Now, we'll create and train a Neural Machine Translation (NMT) model. Since there is a significant number of hyperparameters, we'll use the default ones, specified in the config.py file. Note that almost every hardcoded parameter is automatically set from config if we run main.py.
We'll create the so-called 'GroundHogModel'. It is defined in the model_zoo.py file. See the neural_machine_translation.pdf for an overview of such system.
If you followed the notebook 1_dataset_tutorial.ipynb, you should have a dataset instance. Otherwise, you should follow that notebook first.
First, we'll make some imports, load the default parameters and load the dataset.
In [8]:
from config import load_parameters
from model_zoo import TranslationModel
import utils
from keras_wrapper.cnn_model import loadModel
from keras_wrapper.dataset import loadDataset
from keras_wrapper.extra.callbacks import PrintPerformanceMetricOnEpochEndOrEachNUpdates
params = load_parameters()
dataset = loadDataset('datasets/Dataset_tutorial_dataset.pkl')
Since the number of words in the dataset may be unknown beforehand, we must update the params information according to the dataset instance:
In [2]:
params['INPUT_VOCABULARY_SIZE'] = dataset.vocabulary_len['source_text']
params['OUTPUT_VOCABULARY_SIZE'] = dataset.vocabulary_len['target_text']
Now, we create a TranslationModel instance:
In [4]:
nmt_model = TranslationModel(params,
model_type='GroundHogModel',
model_name='tutorial_model',
vocabularies=dataset.vocabulary,
store_path='trained_models/tutorial_model/',
verbose=True)
Now, we must define the inputs and outputs mapping from our Dataset instance to our model
In [6]:
inputMapping = dict()
for i, id_in in enumerate(params['INPUTS_IDS_DATASET']):
pos_source = dataset.ids_inputs.index(id_in)
id_dest = nmt_model.ids_inputs[i]
inputMapping[id_dest] = pos_source
nmt_model.setInputsMapping(inputMapping)
outputMapping = dict()
for i, id_out in enumerate(params['OUTPUTS_IDS_DATASET']):
pos_target = dataset.ids_outputs.index(id_out)
id_dest = nmt_model.ids_outputs[i]
outputMapping[id_dest] = pos_target
nmt_model.setOutputsMapping(outputMapping)
We can add some callbacks for controlling the training (e.g.

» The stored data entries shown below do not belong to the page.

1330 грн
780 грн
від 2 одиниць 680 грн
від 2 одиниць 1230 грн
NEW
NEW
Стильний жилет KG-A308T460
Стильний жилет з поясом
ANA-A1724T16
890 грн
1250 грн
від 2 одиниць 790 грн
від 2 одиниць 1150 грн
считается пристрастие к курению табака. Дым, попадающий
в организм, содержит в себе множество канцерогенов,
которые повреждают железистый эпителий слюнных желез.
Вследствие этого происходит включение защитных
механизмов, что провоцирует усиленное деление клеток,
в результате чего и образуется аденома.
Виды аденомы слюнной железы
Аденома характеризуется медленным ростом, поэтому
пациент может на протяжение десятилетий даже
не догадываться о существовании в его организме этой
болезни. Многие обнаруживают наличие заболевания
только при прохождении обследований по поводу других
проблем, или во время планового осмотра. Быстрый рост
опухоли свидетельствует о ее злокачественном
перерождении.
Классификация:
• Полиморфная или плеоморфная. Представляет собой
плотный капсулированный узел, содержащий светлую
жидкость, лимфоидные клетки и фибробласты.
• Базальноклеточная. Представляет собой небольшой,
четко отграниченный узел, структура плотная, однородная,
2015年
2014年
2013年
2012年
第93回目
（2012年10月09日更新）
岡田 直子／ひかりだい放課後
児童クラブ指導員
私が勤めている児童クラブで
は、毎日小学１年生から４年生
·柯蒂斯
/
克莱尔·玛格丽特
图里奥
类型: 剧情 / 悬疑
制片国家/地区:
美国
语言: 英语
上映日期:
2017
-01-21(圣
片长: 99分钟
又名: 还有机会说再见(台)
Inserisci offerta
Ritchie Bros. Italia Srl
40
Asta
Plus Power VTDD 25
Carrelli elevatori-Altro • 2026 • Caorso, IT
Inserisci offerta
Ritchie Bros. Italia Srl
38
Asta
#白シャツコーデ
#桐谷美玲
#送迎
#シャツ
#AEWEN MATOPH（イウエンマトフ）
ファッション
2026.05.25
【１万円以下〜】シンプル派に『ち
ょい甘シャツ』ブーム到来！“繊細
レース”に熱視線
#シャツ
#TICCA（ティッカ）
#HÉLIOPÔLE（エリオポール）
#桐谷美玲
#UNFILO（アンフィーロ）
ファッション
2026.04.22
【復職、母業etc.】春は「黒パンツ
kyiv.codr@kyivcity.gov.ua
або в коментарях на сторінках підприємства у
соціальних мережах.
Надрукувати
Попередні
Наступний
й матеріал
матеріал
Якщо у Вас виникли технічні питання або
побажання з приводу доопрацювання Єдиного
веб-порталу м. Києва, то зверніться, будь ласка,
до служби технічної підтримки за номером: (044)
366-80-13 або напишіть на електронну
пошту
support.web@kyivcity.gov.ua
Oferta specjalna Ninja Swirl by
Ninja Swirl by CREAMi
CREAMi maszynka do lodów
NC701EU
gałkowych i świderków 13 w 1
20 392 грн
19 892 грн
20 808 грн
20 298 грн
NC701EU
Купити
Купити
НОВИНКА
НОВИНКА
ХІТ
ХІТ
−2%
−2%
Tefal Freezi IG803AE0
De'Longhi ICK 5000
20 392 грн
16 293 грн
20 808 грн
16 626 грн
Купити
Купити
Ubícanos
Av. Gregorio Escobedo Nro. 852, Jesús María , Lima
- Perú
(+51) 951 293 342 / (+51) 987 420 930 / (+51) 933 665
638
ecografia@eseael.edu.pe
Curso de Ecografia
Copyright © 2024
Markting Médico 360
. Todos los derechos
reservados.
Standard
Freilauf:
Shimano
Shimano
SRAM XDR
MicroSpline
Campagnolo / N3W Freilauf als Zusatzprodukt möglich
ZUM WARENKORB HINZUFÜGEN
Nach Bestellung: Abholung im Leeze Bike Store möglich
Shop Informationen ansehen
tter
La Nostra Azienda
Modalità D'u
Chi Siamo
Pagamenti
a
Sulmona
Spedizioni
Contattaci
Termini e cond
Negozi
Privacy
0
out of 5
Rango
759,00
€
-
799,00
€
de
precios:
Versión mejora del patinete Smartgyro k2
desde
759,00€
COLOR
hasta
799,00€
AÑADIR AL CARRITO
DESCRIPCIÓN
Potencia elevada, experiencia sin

Sampling each N updates, early stop, learning rate annealing...). For instance, let's build an Early-Stop callback. After each 2 epochs, it will compute the 'coco' scores on the development set. If the metric 'Bleu_4' doesn't improve during more than 5 checkings, it will stop. We need to pass some variables to the callback (in the extra_vars dictionary):
In [10]:
extra_vars = {'language': 'en',
'n_parallel_loaders': 8,
'tokenize_f': eval('dataset.' + 'tokenize_none'),
'beam_size': 12,
'maxlen': 50,
'model_inputs': ['source_text', 'state_below'],
'model_outputs': ['target_text'],
'dataset_inputs': ['source_text', 'state_below'],
'dataset_outputs': ['target_text'],
'normalize': True,
'alpha_factor': 0.6,
'val': {'references': dataset.extra_variables['val']['target_text']}
}
vocab = dataset.vocabulary['target_text']['idx2words']
callbacks = []
callbacks.append(PrintPerformanceMetricOnEpochEndOrEachNUpdates(nmt_model,
dataset,
gt_id='target_text',
metric_name=['coco'],
set_name=['val'],
batch_size=50,
each_n_epochs=2,
extra_vars=extra_vars,
reload_epoch=0,
is_text=True,
index2word_y=vocab,
sampling_type='max_likelihood',
beam_search=True,
save_path=nmt_model.model_path,
start_eval_on_epoch=0,
write_samples=True,
write_type='list',
verbose=True))
Now we are almost ready to train. We set up some training parameters...
In [11]:
training_params = {'n_epochs': 100,
'batch_size': 40,
'maxlen': 30,
'epochs_for_save': 1,
'verbose': 0,
'eval_on_sets': [],
'n_parallel_loaders': 8,
'extra_callbacks': callbacks,
'reload_epoch': 0,
'epoch_offset': 0}
And train!
In [ ]:
nmt_model.trainNet(dataset, training_params)
In [ ]: